Intel® Advanced Vector Extensions (Intel® AVX) intrinsics are assembly-coded functions that call on Intel® AVX instructions, which are new vector SIMD instruction extensions for IA-32 and Intel® 64 architectures. Intel® AVX intrinsics are architecturally similar to Intel® Streaming SIMD Extensions (Intel® SSE) and double-precision floating-point portions of Intel® Streaming SIMD Extensions 2 (Intel® SSE2).
The prototypes for Intel® AVX intrinsics are available in the immintrin.h file.
Intel® AVX intrinsicsintroduce 256-bit vector processing capability, and are supported on the IA-32 and Intel® 64 architectures built from 32nm process technology and beyond. They map directly to Intel® AVX new instructions and other enhanced 128-bit SIMD instructions.
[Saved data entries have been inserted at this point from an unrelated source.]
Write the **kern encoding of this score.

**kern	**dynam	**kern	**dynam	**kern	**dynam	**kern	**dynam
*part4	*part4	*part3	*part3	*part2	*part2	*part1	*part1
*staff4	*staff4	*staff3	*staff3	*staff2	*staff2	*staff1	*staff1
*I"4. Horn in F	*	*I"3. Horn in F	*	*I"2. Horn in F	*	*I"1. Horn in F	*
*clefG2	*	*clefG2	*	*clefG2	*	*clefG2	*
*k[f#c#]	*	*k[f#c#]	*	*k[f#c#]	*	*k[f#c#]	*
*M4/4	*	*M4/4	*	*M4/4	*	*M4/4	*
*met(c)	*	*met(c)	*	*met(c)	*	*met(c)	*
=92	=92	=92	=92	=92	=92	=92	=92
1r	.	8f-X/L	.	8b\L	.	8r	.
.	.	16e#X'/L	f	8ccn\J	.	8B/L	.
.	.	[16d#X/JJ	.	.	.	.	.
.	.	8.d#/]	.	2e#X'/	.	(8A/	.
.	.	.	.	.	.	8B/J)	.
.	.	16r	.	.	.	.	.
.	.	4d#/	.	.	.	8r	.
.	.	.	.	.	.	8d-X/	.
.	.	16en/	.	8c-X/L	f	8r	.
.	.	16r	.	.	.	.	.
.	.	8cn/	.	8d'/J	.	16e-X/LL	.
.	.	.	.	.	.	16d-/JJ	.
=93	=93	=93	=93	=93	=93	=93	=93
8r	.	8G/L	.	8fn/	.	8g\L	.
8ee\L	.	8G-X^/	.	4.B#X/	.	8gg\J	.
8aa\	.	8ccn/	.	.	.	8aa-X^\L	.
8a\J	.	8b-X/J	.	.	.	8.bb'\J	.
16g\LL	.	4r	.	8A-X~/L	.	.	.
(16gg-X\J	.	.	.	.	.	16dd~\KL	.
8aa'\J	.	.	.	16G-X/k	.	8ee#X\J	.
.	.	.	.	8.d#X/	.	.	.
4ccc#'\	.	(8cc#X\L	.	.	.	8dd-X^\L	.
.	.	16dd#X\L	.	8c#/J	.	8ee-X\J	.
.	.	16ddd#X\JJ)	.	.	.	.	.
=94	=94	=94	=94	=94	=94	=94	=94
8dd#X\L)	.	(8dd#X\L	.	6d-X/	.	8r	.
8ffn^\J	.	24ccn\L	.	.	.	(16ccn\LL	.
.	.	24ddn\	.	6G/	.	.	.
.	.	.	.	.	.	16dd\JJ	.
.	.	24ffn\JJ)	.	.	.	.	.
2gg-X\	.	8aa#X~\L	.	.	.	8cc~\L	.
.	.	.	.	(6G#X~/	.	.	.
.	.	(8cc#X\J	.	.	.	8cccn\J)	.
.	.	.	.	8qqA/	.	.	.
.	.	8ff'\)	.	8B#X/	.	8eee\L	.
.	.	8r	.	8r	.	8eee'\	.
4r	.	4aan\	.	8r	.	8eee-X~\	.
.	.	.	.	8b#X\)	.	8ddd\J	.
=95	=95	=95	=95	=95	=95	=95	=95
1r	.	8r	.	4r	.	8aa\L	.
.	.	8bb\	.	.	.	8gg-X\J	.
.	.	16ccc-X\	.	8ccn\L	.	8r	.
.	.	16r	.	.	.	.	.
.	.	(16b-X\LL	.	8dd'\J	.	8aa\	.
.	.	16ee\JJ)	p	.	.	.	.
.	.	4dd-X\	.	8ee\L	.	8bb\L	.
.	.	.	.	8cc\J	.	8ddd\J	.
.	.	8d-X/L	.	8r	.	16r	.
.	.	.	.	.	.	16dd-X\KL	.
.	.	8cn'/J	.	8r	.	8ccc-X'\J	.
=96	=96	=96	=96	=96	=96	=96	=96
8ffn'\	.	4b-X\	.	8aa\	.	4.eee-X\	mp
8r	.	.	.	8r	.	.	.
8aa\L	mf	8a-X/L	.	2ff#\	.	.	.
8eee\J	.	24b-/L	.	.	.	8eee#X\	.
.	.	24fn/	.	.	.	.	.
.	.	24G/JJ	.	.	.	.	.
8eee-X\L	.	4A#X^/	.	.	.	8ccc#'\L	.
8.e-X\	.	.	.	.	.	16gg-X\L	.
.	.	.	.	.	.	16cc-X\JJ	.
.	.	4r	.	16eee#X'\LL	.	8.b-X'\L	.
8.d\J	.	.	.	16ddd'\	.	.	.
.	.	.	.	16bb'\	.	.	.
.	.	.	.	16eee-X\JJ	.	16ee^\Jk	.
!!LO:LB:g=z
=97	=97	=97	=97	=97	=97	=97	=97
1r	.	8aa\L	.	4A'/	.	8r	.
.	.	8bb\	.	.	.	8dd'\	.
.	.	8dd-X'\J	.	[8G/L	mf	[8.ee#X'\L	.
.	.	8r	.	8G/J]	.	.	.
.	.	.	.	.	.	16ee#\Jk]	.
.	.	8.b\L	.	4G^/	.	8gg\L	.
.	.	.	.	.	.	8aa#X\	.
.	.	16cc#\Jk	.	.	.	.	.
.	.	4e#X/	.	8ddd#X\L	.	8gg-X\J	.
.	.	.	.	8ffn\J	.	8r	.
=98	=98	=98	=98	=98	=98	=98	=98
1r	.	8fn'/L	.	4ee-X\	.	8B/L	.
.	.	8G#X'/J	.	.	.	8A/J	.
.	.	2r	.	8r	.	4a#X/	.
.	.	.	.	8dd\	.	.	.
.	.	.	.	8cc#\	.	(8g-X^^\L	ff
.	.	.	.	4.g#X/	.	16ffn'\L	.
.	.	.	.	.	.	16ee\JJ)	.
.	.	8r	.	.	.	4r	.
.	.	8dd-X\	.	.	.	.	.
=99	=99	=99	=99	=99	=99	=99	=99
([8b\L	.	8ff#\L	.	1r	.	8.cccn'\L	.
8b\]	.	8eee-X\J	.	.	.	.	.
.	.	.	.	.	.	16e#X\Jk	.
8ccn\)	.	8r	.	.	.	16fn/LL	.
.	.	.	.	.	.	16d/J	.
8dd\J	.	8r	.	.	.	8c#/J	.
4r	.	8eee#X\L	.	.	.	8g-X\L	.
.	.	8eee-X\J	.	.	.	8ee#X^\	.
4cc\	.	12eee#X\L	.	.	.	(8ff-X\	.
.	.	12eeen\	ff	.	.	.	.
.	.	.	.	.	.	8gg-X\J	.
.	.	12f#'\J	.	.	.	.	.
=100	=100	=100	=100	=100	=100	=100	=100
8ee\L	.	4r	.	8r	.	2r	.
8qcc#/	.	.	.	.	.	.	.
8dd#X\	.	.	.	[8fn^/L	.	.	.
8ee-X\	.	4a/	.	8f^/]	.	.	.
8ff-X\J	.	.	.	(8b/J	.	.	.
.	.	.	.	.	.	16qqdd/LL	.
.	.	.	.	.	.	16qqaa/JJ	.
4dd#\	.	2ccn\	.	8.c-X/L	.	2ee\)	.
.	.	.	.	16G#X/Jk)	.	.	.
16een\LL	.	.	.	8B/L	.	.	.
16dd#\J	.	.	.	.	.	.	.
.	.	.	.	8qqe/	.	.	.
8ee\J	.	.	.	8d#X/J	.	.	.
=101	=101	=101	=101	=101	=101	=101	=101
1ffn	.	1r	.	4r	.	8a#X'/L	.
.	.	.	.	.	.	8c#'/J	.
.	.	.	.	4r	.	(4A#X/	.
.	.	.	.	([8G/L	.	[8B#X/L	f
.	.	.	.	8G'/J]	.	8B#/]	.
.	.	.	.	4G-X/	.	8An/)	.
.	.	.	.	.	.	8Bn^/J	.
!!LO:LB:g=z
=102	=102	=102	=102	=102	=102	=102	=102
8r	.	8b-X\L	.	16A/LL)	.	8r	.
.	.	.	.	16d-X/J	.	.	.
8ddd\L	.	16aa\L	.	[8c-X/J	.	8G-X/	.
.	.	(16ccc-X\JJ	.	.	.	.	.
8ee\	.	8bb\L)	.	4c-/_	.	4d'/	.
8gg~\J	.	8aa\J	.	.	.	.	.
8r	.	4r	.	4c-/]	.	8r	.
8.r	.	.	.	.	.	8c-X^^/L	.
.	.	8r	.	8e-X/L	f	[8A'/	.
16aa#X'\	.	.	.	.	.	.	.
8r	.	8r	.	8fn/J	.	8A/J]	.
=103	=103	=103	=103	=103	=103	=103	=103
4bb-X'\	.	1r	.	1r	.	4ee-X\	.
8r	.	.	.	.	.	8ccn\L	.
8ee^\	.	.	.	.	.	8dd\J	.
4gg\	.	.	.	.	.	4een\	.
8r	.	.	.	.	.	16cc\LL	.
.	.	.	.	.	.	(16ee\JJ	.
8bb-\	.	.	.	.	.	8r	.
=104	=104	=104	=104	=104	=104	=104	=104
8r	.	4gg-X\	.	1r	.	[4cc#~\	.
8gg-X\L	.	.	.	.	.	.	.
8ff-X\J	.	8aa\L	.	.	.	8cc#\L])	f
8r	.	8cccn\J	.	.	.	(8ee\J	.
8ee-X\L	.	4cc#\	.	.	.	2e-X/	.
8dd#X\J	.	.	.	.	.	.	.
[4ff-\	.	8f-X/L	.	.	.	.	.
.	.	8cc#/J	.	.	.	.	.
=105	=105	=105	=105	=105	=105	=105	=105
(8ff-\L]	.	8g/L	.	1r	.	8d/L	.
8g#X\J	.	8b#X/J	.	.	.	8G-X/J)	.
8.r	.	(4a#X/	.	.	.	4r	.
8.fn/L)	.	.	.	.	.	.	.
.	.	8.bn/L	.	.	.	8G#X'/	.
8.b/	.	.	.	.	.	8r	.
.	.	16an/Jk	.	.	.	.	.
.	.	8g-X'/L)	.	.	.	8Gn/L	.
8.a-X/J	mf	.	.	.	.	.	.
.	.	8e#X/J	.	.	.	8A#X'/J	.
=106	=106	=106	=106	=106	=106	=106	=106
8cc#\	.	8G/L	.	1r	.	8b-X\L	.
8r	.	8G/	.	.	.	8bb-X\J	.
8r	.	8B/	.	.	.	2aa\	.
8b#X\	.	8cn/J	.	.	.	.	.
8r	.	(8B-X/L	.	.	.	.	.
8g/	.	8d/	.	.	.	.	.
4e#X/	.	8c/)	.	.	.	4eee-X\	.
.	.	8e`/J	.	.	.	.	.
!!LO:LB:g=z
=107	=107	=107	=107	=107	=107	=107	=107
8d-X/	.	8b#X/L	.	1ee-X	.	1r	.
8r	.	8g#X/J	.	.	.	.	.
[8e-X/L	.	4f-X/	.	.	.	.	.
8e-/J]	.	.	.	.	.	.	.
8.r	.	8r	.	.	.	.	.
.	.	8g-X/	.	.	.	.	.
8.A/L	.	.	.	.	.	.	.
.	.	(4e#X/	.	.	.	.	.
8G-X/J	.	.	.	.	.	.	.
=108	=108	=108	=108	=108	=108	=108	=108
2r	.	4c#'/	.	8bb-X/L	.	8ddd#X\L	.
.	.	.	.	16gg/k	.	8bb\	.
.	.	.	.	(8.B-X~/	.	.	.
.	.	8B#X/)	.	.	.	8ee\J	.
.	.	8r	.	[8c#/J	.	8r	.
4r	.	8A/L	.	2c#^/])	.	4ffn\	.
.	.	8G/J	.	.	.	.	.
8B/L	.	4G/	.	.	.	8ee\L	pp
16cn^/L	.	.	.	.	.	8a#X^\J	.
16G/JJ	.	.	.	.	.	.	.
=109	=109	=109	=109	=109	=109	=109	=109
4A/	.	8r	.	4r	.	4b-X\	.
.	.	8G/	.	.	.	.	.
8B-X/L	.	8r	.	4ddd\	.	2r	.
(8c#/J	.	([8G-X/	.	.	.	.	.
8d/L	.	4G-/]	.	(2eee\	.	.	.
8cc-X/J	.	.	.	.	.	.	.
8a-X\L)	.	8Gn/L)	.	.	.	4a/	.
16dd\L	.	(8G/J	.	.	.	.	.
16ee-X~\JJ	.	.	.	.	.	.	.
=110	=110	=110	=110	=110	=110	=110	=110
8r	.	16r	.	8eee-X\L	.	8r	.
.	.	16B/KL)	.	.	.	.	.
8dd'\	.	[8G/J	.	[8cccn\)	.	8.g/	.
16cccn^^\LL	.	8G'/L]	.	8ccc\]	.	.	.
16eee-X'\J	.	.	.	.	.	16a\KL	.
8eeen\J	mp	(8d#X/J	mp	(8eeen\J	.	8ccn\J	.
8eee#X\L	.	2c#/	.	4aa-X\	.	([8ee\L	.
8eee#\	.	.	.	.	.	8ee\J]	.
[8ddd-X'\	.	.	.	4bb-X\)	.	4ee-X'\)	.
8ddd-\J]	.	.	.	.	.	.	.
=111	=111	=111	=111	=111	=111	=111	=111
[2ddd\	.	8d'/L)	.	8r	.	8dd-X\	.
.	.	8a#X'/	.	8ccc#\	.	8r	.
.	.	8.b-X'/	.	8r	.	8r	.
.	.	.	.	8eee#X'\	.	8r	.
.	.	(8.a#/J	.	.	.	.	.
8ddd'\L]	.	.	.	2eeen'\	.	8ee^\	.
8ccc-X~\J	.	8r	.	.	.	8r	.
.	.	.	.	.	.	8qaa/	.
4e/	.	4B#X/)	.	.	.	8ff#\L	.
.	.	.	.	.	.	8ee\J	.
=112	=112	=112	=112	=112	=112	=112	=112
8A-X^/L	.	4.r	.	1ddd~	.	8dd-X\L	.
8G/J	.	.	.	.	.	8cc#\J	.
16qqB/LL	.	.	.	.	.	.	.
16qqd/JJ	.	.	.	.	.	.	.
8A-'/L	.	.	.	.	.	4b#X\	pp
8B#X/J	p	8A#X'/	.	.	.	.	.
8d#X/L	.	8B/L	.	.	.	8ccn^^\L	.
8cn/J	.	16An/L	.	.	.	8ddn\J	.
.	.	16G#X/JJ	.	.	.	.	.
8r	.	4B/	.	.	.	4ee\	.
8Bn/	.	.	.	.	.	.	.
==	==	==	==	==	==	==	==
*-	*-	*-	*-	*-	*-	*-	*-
The first generation Intel® AVX provides 256-bit SIMD register support, 256-bit vector floating-point instructions, enhancements to 128-bit SIMD instructions, and support for three and four operand syntax.
Functional Overview
Intel® AVX provide comprehensive functional improvements over previous generations of SIMD instruction extensions. The functional improvements include:
- 256-bit floating-point arithmetic primitives: Intel® AVX enhances existing 128-bit floating-point arithmetic instructions with 256-bit capabilities for floating-point processing.
- Enhancements for flexible SIMD data movements: Intel® AVX provides a number of new data movement primitives to enable efficient SIMD programming in relation to loading non-unit-strided data into SIMD registers, intra-register SIMD data manipulation, conditional expression and branch handling, etc. Enhancements for SIMD data movement primitives cover 256-bit and 128-bit vector floating-point data, and across 128-bit integer SIMD data processing using VEX-encoded instructions.